Gli insegnanti dicono no alla riforma della scuola proposta dal Governo

Durante un incontro promosso dal Pd del V municipio
Alessandro Moriconi - 16 Giugno 2015

Mentre in parlamento la Riforma sulla Scuola trova i primi intoppi a causa del voto contrario in Commissione su due articoli, anche dei rappresentanti del NCD e dell’UDC, nel Municipio Roma V il Pd ha organizzato un incontro il 12 giugno, presso la sede del consiglio del V municipio in via Perlasca, con il mondo della scuola che ha visto la presenza di una trentina di professori provenienti anche da altri municipi.

Per il Municipio V erano presenti, oltre al presidente G. Palmieri, l’Assessore Nunzia Castello e l’intenzione era quella di parlare della riforma della Scuola promossa dal Governo Renzi “La buona scuola”. Presenti anche l’assessore alla Scuola del Comune di Roma Paolo Masini e la relatrice della legge di riforma Renzi in Parlamento, on.le Maria Coscia, Simonetta Salacone (ex Dirigente scolastico ed ex vice presidente della Commissione scuola in Campidoglio) e una delegazione di Sel del territorio.

Palazzo Chigi - Il ministro Giannini illustra le linee guida sulla scuola

Ministro Giannini – Foto Roberto Monaldo / LaPresse

Purtroppo per gli organizzatori, l’iniziativa si è trasformata in una vera e propria debacle.

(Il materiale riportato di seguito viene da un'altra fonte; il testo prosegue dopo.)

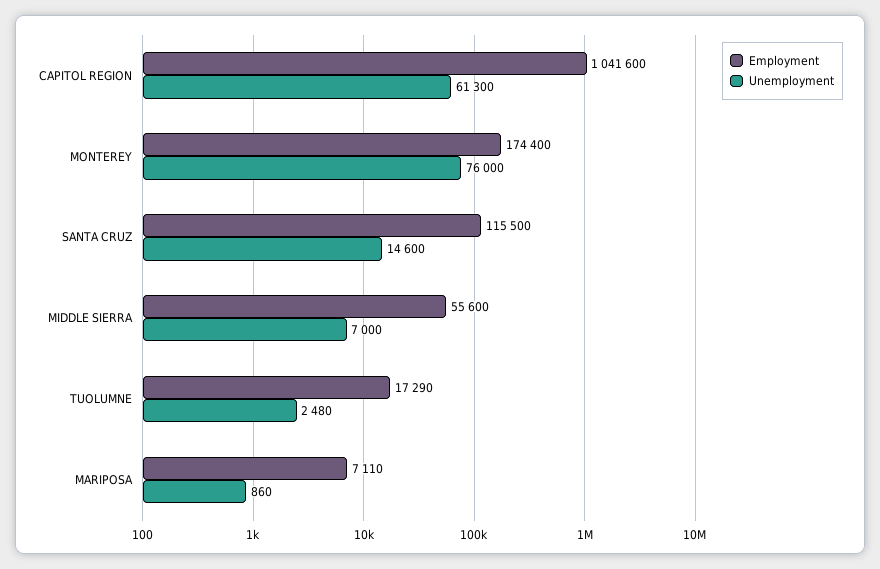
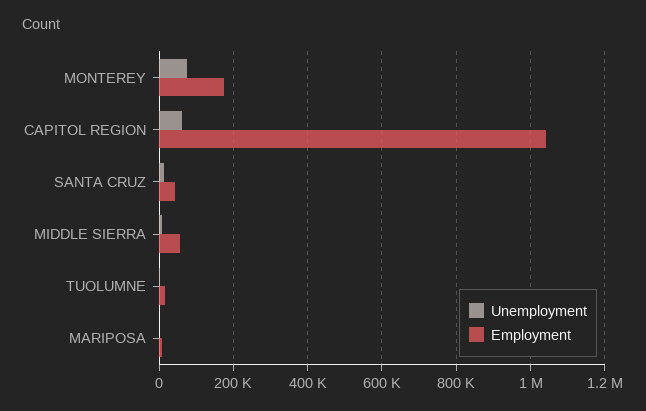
  {
    "Employment": {
      "CAPITOL REGION": 1041600,
      "MONTEREY": 174400,
-     "SANTA CRUZ": 115500,
+     "SANTA CRUZ": 40000,
      "MIDDLE SIERRA": 55600,
      "TUOLUMNE": 17290,
      "MARIPOSA": 7110
    },
    "Unemployment": {
      "CAPITOL REGION": 61300,
      "MONTEREY": 76000,
      "SANTA CRUZ": 14600,
      "MIDDLE SIERRA": 7000,
      "TUOLUMNE": 2480,
      "MARIPOSA": 860
    }
  }

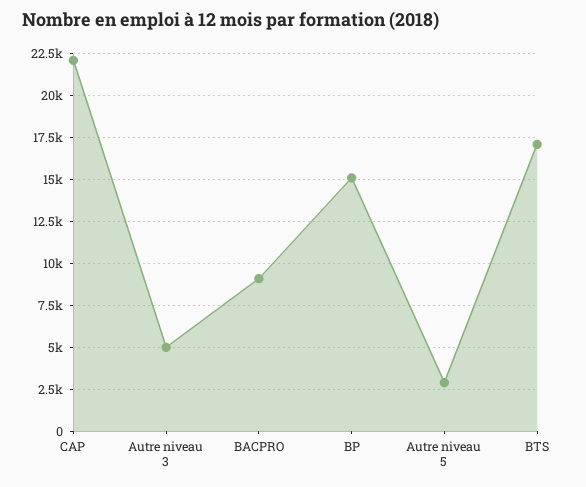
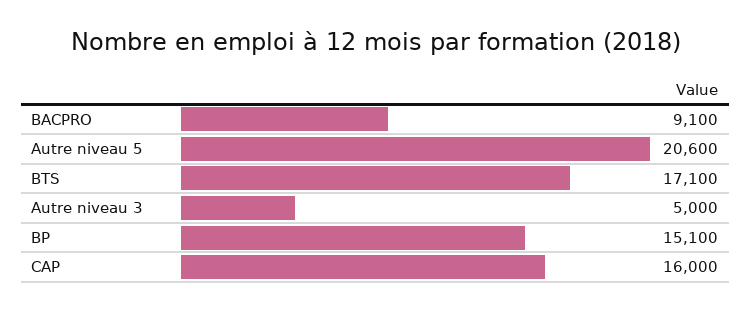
  {
-   "CAP": 22000,
+   "CAP": 16000,
    "Autre niveau 3": 5000,
    "BACPRO": 9100,
    "BP": 15100,
-   "Autre niveau 5": 3000,
+   "Autre niveau 5": 20600,
    "BTS": 17100
  }

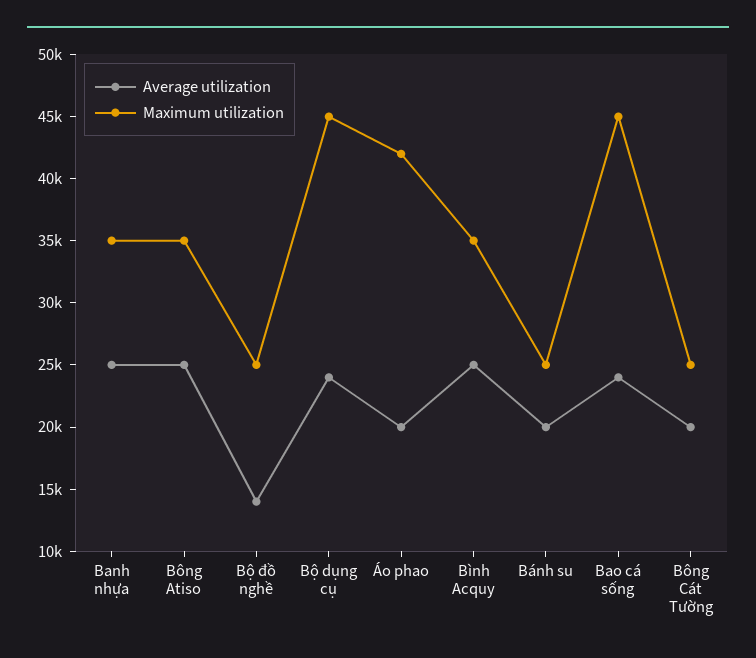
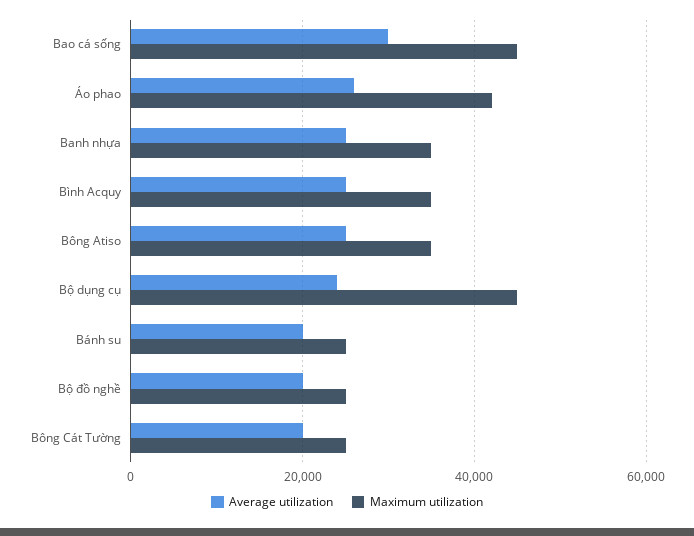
  {
    "Average utilization": {
      "Banh nhựa": 25000,
      "Bông Atiso": 25000,
-     "Bộ đồ nghề": 14000,
+     "Bộ đồ nghề": 20000,
      "Bộ dụng cụ": 24000,
-     "Áo phao": 20000,
+     "Áo phao": 26000,
      "Bình Acquy": 25000,
      "Bánh su": 20000,
-     "Bao cá sống": 24000,
+     "Bao cá sống": 30000,
      "Bông Cát Tường": 20000
    },
    "Maximum utilization": {
      "Banh nhựa": 35000,
      "Bông Atiso": 35000,
      "Bộ đồ nghề": 25000,
      "Bộ dụng cụ": 45000,
      "Áo phao": 42000,
      "Bình Acquy": 35000,
      "Bánh su": 25000,
      "Bao cá sống": 45000,
      "Bông Cát Tường": 25000
    }
  }

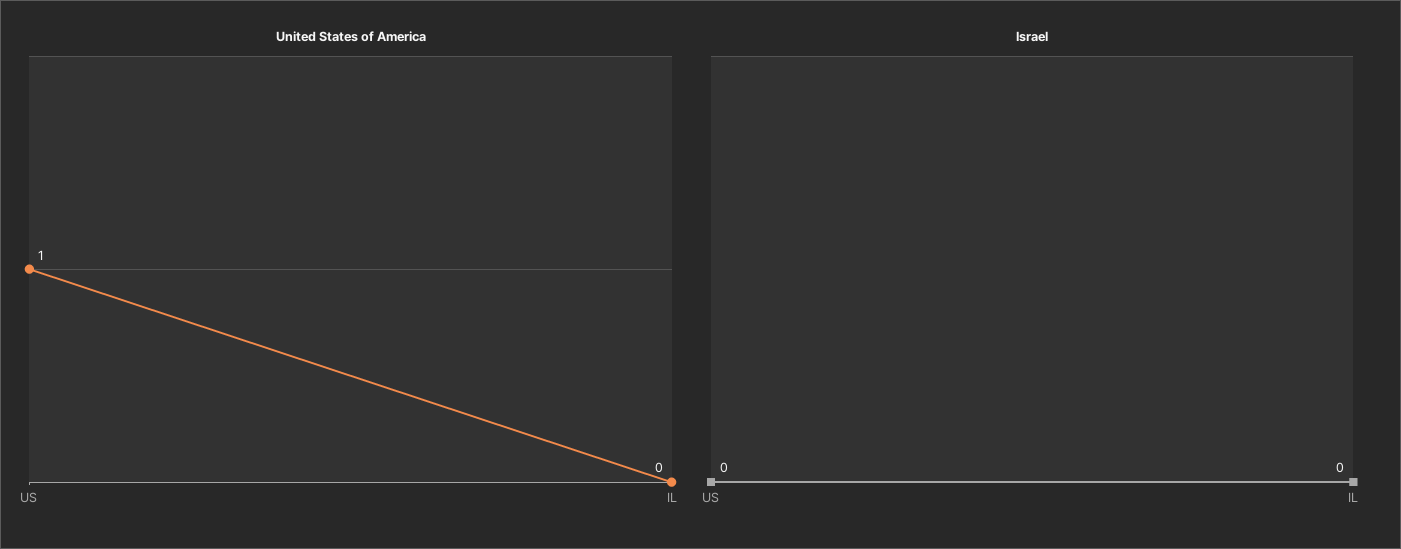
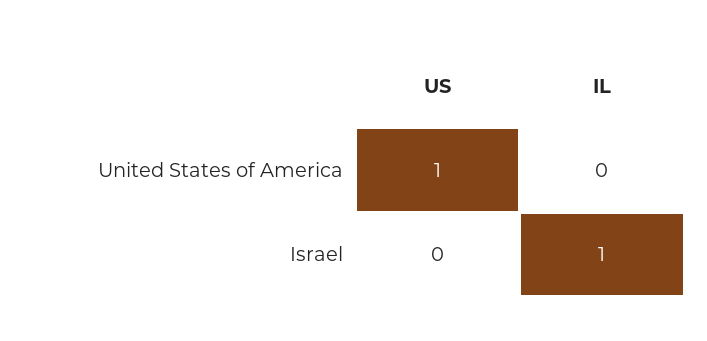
  {
    "United States of America": {
      "US": 1,
      "IL": 0
    },
    "Israel": {
      "US": 0,
-     "IL": 0
+     "IL": 1
    }
  }

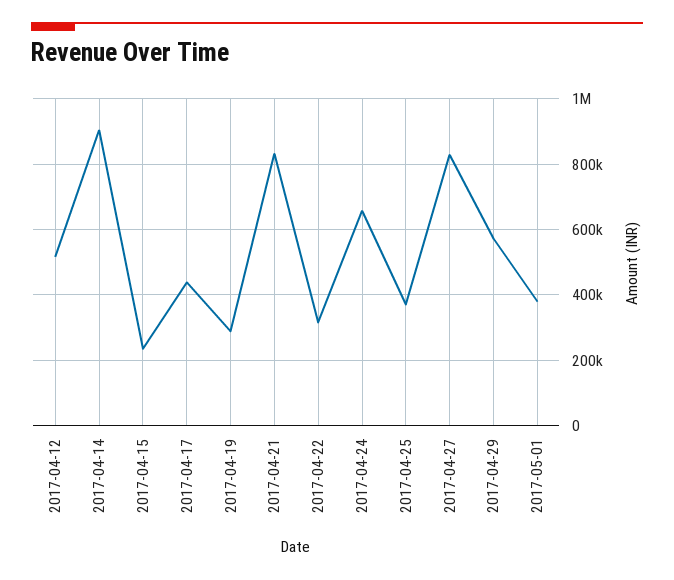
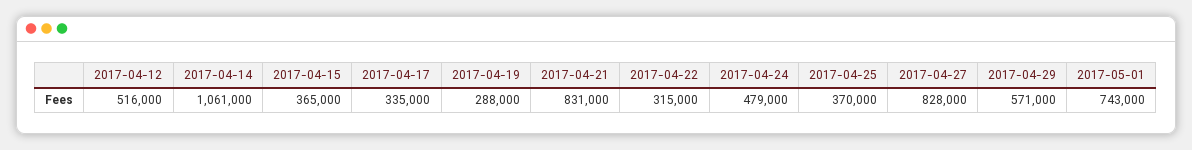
  {
    "2017-04-12": 516000,
-   "2017-04-14": 900000,
+   "2017-04-14": 1061000,
-   "2017-04-15": 240000,
+   "2017-04-15": 365000,
-   "2017-04-17": 440000,
+   "2017-04-17": 335000,
    "2017-04-19": 288000,
    "2017-04-21": 831000,
    "2017-04-22": 315000,
-   "2017-04-24": 660000,
+   "2017-04-24": 479000,
    "2017-04-25": 370000,
    "2017-04-27": 828000,
    "2017-04-29": 571000,
-   "2017-05-01": 380000
+   "2017-05-01": 743000
  }

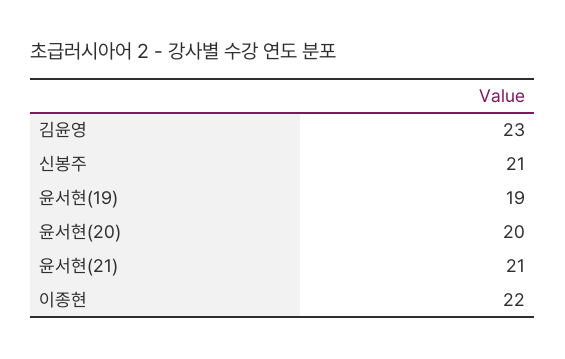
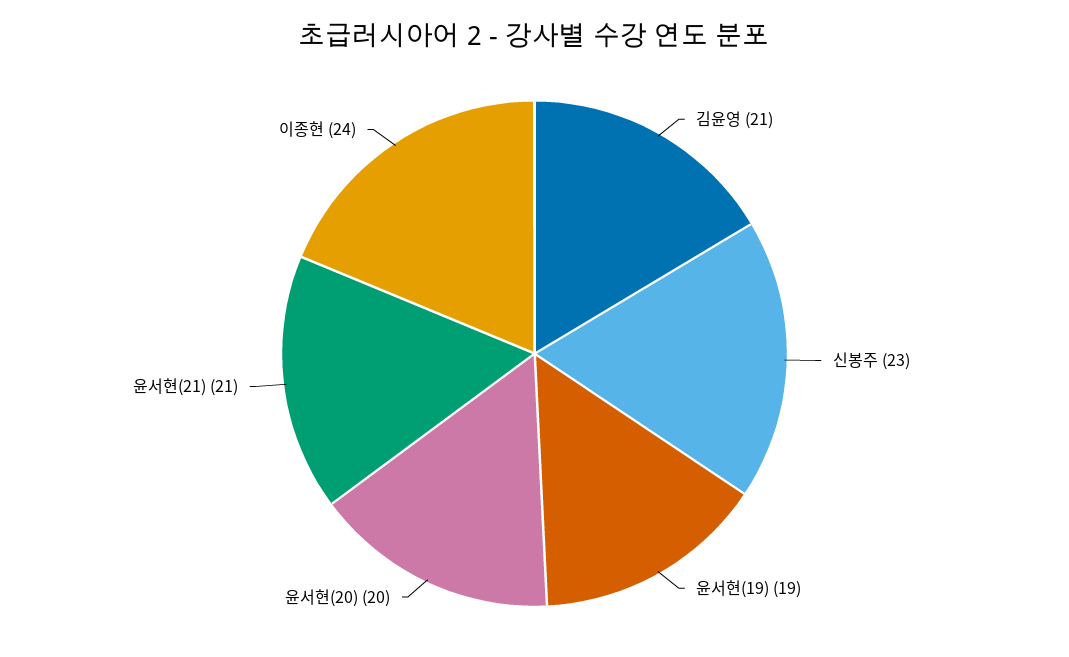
  {
-   "김윤영": 23,
+   "김윤영": 21,
-   "신봉주": 21,
+   "신봉주": 23,
    "윤서현(19)": 19,
    "윤서현(20)": 20,
    "윤서현(21)": 21,
-   "이종현": 22
+   "이종현": 24
  }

L’Assessore Masini, forte anche di avere altri impegni, ha abbandonato l’iniziativa dopo soli pochi minuti e sue brevi comunicazioni.

I docenti intervenuti hanno espresso le loro preoccupazioni sulla figura del Preside Manager che secondo la riforma proposta saranno chiamati a scegliere i docenti (limitando la libertà d’insegnamento sancita dalla Costituzione) e gli aumenti di stipendio. Preoccupazione espressa anche dai Dirigenti Scolastici tra cui Angelo Pintus, preside della San Benedetto a Centocelle.

Si trova, poi, assurdo che le scuole debbano ricevere fondi dalle famiglie in sostituzione di quelli dello Stato, che scuole con più iscritti avranno più fondi di quelle con meno e che la location della scuola influirà molto anche sulle adesioni delle famiglie che potranno tra l’altro devolvere il 5×1.000 all’istituto.
C’è poi la questione del contributo risarcitorio alle famiglie che scelgono la scuola paritaria: sul sito del Governo c’è scritto che “Enti e privati hanno il diritto di istituire scuole ed istituti di educazione, senza oneri per lo Stato” poi, il governo Renzi, attraverso questa proposta di riforma, riconosce un risarcimento del 65% dei contributi che le famiglie versano nei confronti di scuole paritarie di ogni ordine e grado.
C’è infine la questione delle assunzioni del personale precario che il Governo continua a quantificare in 100.000 ma che, secondo la Corte Europea dovrebbero invece riguardare tutto il personale docente in regime di rapporto precario che abbia lavorato per almeno 36 mesi.

Alcuni degli interventi tra cui quello di un giovane studente, nonché segretario di un circolo di Sel, hanno denunciato come almeno il 50% della riforma proposta altro non è che il vecchio testo promosso dal Popolo della Libertà durante il Governo Berlusconi (ex DDL Aprea).

Maria CosciaSono stati sufficienti un bel gruppo di insegnanti ben informati e totalmente contrari alla riforma per mettere in difficoltà i “filogovernativi” che avevano ascoltato in religioso silenzio l’on.le Coscia leggere il testo dell’articolato proposto. Piano piano sono poi arrivate le prime, educate e miti contestazioni.
L’On.le Coscia non ha invece trovato nessuno a sostenere la proposta del Governo e questo l’ha evidentemente infastidita, tanto che raramente ha destinato il suo sguardo verso gli interlocutori, insomma parlare a slogan di fronte ad una platea ben informata è dura.